Comme je le laisse prétendre plus ou moins implicitement depuis le début de mes "errances culturelles et autres divagations ", et ceci malgré la génération à laquelle j'appartiens, je n'ai aucune nostalgie concernant le rock des 90's (au sens large je précise): la britpop m'ennuyait pour rester poli, pas suffisamment en marge pour prendre en marche la révolution extrémiste du black metal et dans le cas qui nous intéresse, pour le supposé mouvement grunge, j'ai de nouveau attendu presque dix ans après la sortie de Dirt pour enfin découvrir LE groupe qui me réconcilierait avec la dite scène de Seattle: Alice in Chains.
Et Mad Season dans cette histoire? Pour les retardataires, MS n'est autre qu'un projet regroupant différents membres de la scène de Seattle, à savoir Layne Staley chanteur d'Alice in Chains, le guitariste Mike McCready de Pearl Jam, le bassiste John Baker Saunders des Walkabouts et enfin deux membres des Screaming Trees, le batteur Barrett Martin et le chanteur Mark Lanegan en guise d'invité. En somme, on a vite fait de présenter Mad Season comme un supergroupe du fait de la présence de Staley et McCready. Pourtant, est-ce suffisant pour susciter un quelconque intérêt?

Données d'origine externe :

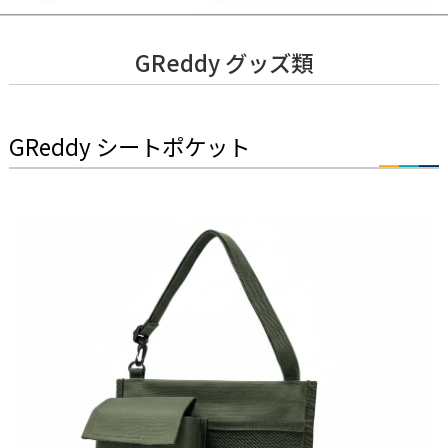
GReddy グッズ類
GReddy シートポケット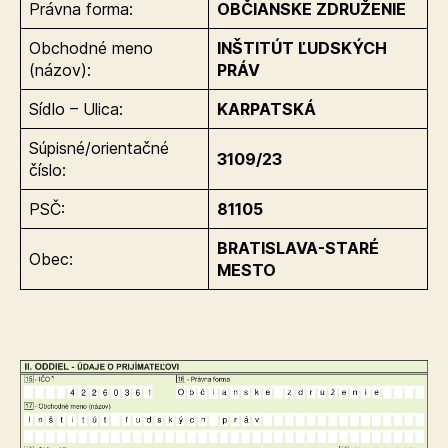
Právna forma:
OBČIANSKE ZDRUŽENIE
Obchodné meno
INŠTITÚT ĽUDSKÝCH
(názov):
PRÁV
Sídlo – Ulica:
KARPATSKÁ
Súpisné/orientačné
3109/23
číslo:
PSČ:
81105
BRATISLAVA-STARÉ
Obec:
MESTO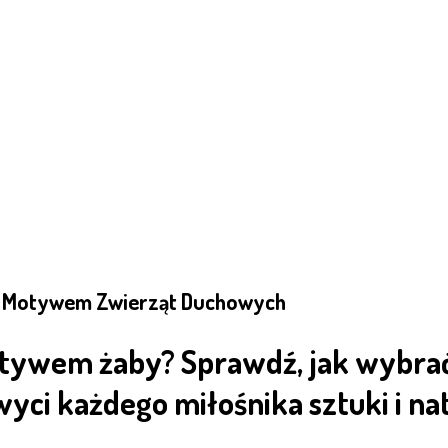
 z Motywem Zwierząt Duchowych
otywem żaby? Sprawdź, jak wybra
ci każdego miłośnika sztuki i na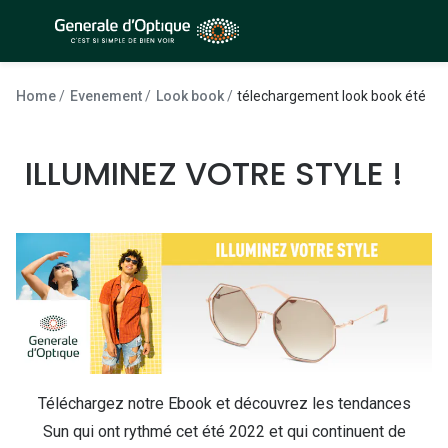
Passer
au
contenu
À la Une
Lunettes de soleil
principal
Home
Evenement
Look book
télechargement look book été
Sélection -50%
Outlet : J
Sélection -30%
ILLUMINEZ VOTRE STYLE !
Innovation
Sélection -20%
Lunettes d
Lunettes de vue
Examen de
Sélection -50%
Loi 100% 
Sélection -30%
Onesight :
Sélection -20%
Toutes le
Téléchargez notre Ebook et découvrez les tendances
Lunettes 
Sun qui ont rythmé cet été 2022 et qui continuent de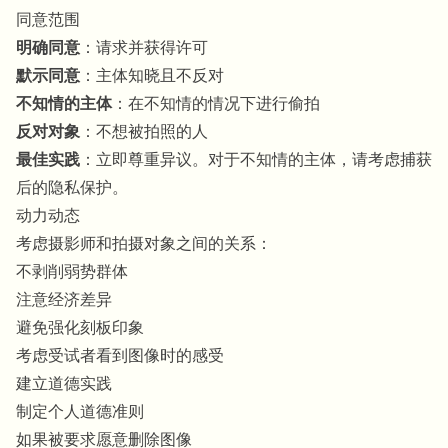
同意范围
明确同意
：请求并获得许可
默示同意
：主体知晓且不反对
不知情的主体
：在不知情的情况下进行偷拍
反对对象
：不想被拍照的人
最佳实践
：立即尊重异议。对于不知情的主体，请考虑捕获
后的隐私保护。
动力动态
考虑摄影师和拍摄对象之间的关系：
不剥削弱势群体
注意经济差异
避免强化刻板印象
考虑受试者看到图像时的感受
建立道德实践
制定个人道德准则
如果被要求愿意删除图像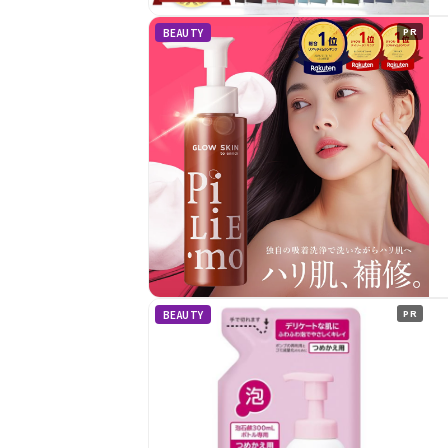
BEAUTY
PR
BEAUTY
PR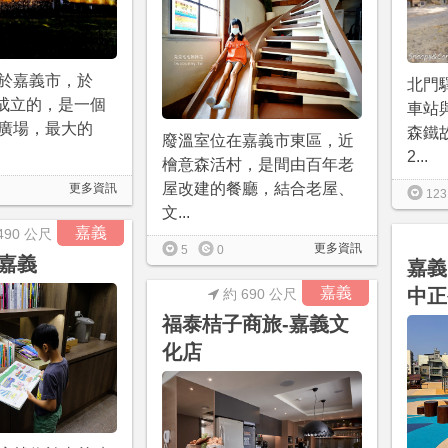
於嘉義市，於
北門
月成立的，是一個
車站
廣場，最大的
森鐵
廢溫室位在嘉義市東區，近
2...
檜意森活村，是間由百年老
屋改建的餐廳，結合老屋、
更多資訊
123
文...
嘉義
490 公尺
更多資訊
5
0
嘉義
嘉義
嘉義
中正
約 690 公尺
福泰桔子商旅-嘉義文
化店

Le passé nous ayant prouvé que la plupart des supergroupes rock ressemblaient avant tout dans le meilleur des cas à un joli pétard mouillé et dans le pire des cas à une entreprise nauséabonde à but très lucratif...
Ainsi pendant la finalisation du Vitalogy des (sinistres) Pearl Jam, notre joli monde se retrouve au Bad Animals studio de Seattle quant à la mise en oeuvre de l'album prénommé Above. Premier point, la composition et l'enregistrement n'ont guère trainé... ce qui reste en accord avec le principe de l'urgence dans le rock, qui plus est lorsqu'il s'agit d'un side-project. Second point, musicalement, à quoi doit on s'attendre? Un mix entre Alice et Pearl Jam?
La facilité aurait été en effet de nous concocter un savant mélange entre ces deux cadors, sauf que rien n'est aussi simple. Certes, retrouver les ambiances poisseuses d'Alice avec le rock de PJ aurait pu émoustiller certains, d'autant plus que cette fois-ci nous évitions les vocalises daubesques du charismatico-atrophié Eddie Vedder... Mais sachant que le véritable songwriter d'Alice n'est autre que le blond Jerry Cantrell, il faudra chercher autre part. Finalement, les musiciens de Mad Season s'éloignent de leurs groupes respectifs. Et en tout bon side-project, la musique de MS reflète parfaitement les ambiances jammantes, nostalgiques et amicales qui ont découlé de cette réunion. Staley, McCready and co nous servent ainsi un rock varié où le rock 70's d'un Led Zeppelin ou d'un Black Sabbath côtoie des ambiances beaucoup plus introspectives, minimalistes voire méditatives, à la fois proche du blues et d'une certaine forme de psychédélisme. Un album qui du fait de sa fluidité fait écho à l'EP qu'avait sorti une année auparavant Alice in Chains, l'excellent Jar of Flies. Vocalement, Above est proche de la perfection, un Layne Staley plus posé nous offrant à mon avis sa meilleure performance, épaulé sur deux titres par un Mark Lanegan toujours aussi efficace.
Au final un album certes sombre, parfois dramatique mais en aucun cas anecdotique.